Das Jahr 1957 hat Hardy Krüger verändert, ihn zum Kämpfer gegen Rechts gemacht. „Damals tauchten wieder Hakenkreuze in Deutschland auf, zwölf Jahre nach diesem verheerenden Krieg“, erinnert sich der Schauspieler.

Noch heute bewegt es ihn merklich, an die Schmierereien an den Wänden der Großen Synagoge in Köln zu denken. Für den gebürtigen Berliner, der damals in London lebte und filmte, war es ein einschneidendes Ereignis. „Ich wurde zum Todfeind derjenigen, die rechte Gewalt ausüben.“ Ein Kampf, den er bis heute führt und für den er am Montag nach Potsdam kam: Im Rathaus stellt der 87-Jährige im Beisein von Oberbürgermeister Jann Jakobs (SPD) sein Projekt „Gemeinsam gegen rechte Gewalt“ vor.

Im Frühjahr 2013 gründete Krüger mit Schauspieler Dieter Hallervorden, dem Journalisten Klaus Bednarz und Regisseur Hark Bohm die von der Daimler AG unterstützte Initiative. „Wir wollen über das von rechtsextremem Gedankengut ausgehende gesellschaftliche Gefahrenpotenzial aufklären und davor warnen“, sagt er. Am Dienstag trifft er Schüler des Potsdamer Humboldt-Gymnasiums. Auch 2016 will er seine Tour fortsetzen.
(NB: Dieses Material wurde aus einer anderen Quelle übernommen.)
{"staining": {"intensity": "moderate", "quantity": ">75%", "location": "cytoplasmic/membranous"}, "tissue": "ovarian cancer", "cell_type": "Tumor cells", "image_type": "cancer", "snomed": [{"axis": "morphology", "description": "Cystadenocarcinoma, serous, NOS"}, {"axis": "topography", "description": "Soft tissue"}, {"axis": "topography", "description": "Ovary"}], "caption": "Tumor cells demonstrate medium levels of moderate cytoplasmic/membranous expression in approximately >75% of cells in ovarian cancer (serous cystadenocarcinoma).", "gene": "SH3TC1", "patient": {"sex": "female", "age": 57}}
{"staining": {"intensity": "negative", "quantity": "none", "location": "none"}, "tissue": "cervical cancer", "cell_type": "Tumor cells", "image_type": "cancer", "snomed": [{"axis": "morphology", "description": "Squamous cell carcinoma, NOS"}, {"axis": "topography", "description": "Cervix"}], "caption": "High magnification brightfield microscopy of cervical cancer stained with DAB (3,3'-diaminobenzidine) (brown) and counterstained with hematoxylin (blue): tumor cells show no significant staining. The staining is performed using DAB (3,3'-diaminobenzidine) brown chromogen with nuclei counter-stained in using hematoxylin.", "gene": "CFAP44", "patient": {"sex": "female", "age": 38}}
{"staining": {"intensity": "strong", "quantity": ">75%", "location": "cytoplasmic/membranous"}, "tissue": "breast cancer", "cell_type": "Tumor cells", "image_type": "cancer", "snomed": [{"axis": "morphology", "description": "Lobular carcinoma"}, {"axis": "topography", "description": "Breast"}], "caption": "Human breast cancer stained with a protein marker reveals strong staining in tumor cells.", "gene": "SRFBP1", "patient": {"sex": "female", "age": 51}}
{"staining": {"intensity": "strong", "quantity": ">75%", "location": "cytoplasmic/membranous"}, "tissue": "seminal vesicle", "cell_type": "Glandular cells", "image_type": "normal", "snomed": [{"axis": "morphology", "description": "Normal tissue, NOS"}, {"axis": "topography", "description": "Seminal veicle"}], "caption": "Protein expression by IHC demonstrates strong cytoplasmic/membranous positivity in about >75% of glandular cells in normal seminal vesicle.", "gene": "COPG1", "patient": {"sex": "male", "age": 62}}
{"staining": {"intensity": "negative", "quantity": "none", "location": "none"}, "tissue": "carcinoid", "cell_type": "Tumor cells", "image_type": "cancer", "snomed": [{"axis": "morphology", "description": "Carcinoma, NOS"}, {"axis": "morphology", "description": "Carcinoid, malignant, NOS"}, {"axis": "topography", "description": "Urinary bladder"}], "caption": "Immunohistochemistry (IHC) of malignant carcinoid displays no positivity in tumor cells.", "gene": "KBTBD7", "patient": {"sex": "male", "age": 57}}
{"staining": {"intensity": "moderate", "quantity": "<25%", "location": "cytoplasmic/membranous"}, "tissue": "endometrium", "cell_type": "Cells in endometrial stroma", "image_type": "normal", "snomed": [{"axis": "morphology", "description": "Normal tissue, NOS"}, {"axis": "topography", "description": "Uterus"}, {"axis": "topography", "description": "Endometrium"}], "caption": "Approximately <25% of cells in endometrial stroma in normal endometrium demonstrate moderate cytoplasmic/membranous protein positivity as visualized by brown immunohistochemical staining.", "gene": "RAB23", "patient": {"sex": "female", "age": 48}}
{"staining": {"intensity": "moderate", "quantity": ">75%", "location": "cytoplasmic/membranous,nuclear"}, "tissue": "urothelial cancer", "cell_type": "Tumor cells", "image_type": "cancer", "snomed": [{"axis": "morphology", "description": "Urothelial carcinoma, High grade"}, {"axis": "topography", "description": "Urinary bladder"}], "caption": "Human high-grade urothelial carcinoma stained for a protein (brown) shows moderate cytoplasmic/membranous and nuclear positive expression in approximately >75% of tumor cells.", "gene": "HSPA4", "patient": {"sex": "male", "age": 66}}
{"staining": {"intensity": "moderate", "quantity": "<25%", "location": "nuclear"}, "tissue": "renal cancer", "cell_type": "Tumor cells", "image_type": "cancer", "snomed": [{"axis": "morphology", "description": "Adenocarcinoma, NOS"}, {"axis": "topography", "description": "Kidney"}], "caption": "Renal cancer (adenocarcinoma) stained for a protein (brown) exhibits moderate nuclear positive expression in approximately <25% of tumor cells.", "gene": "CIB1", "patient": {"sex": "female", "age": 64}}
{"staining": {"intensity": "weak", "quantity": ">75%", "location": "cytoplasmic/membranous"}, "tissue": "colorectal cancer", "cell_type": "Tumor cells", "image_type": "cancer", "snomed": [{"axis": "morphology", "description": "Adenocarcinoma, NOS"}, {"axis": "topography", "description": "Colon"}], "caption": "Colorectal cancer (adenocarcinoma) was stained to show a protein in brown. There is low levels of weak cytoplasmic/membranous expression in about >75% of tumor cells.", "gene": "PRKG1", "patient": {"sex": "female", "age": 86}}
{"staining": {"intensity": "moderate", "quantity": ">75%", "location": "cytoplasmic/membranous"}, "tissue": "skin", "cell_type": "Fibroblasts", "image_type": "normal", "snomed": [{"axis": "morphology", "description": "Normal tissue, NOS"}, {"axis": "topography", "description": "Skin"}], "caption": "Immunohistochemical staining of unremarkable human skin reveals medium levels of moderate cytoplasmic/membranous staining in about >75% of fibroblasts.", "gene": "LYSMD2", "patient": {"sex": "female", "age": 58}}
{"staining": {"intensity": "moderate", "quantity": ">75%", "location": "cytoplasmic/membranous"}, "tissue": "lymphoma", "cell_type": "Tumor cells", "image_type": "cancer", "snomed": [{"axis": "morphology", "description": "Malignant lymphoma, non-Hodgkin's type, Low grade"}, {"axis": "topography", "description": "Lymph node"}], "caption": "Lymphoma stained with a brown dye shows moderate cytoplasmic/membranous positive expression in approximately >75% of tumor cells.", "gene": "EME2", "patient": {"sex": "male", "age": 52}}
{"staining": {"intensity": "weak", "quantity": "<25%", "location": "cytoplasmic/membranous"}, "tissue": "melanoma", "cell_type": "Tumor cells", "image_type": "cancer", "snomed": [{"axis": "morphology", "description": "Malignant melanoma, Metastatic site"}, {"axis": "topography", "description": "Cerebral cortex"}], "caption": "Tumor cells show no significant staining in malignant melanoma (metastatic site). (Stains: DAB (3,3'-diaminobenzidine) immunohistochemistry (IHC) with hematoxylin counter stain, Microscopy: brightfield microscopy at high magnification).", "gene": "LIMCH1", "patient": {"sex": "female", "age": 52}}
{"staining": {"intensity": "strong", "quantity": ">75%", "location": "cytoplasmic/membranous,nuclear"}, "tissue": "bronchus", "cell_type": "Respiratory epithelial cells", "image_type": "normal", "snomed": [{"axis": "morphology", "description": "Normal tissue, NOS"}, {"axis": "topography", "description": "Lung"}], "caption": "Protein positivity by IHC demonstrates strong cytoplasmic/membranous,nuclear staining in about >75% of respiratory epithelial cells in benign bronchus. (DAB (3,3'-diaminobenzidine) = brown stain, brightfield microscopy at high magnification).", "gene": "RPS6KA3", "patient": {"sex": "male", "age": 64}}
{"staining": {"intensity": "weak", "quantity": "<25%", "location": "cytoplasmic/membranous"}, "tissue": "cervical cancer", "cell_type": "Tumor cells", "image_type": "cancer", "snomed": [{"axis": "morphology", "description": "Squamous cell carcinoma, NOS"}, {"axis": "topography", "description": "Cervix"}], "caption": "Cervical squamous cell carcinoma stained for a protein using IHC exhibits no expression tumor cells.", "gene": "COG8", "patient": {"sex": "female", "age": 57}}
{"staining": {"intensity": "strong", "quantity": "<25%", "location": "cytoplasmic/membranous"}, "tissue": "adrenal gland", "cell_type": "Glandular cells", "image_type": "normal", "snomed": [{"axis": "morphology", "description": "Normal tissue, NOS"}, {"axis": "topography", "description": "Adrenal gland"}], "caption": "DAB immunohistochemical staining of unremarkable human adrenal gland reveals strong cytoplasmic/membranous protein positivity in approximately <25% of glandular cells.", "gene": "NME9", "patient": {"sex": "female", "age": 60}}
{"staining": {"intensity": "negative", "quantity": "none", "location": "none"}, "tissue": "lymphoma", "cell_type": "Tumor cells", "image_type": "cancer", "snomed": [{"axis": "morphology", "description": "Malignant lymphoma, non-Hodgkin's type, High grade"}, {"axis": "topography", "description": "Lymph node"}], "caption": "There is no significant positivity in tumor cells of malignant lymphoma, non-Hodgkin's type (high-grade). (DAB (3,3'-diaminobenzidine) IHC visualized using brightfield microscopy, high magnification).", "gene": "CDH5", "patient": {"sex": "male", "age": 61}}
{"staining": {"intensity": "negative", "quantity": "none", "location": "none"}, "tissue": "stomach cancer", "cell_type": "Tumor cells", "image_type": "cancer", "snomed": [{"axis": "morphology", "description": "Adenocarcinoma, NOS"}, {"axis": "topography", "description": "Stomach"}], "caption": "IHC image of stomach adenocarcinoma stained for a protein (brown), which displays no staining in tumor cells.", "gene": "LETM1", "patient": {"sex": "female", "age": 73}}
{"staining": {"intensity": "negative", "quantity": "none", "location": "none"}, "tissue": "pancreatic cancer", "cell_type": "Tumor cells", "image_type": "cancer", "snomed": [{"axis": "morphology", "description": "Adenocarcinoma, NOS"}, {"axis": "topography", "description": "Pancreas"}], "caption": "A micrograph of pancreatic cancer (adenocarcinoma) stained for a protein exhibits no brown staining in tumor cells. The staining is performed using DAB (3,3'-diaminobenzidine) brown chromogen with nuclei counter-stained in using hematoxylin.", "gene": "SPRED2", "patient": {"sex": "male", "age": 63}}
Die Jugend muss wachsam sein und Politiker kontrollieren

Krüger, der sich zudem für Aussteiger aus der Neonaziszene einsetzt, weiß, wovon er spricht: „Im Naziregime aufgewachsen, gehörte ich selbst lange Zeit zu den Verführten.“ 1941, als 13-Jähriger, hatte Krüger erfolgreich fünf Auswahllehrgänge absolviert, es auf die nationalsozialistische Eliteschule „Adolf Hitler“ in Sonthofen im Allgäu geschafft. Krüger fantasierte von einem Posten als Gauleiter von Moskau. „Meine Eltern waren glücklich.“ Zweifel am System hatte er nach eigenen Aussagen nicht. „Auf dem Klavier meiner Mutter prangte die Büste von Adolf Hitler“, erinnert sich der Schauspieler. Diese Atmosphäre habe ihn geprägt. „Mein Vater hatte während der Wirtschaftskrise seine Stelle als Ingenieur verloren, unter Hitler bekam er wieder Arbeit.“ Max und Auguste Krüger wurden zu glühenden Hitler-Verehrern. Ihr Sohn trug voller Stolz das Hemd der Hitlerjugend. „Meine liebenswerten Eltern gingen dem Nationalsozialismus aus Politikverdrossenheit auf den Leim“, sagt Krüger am Montag.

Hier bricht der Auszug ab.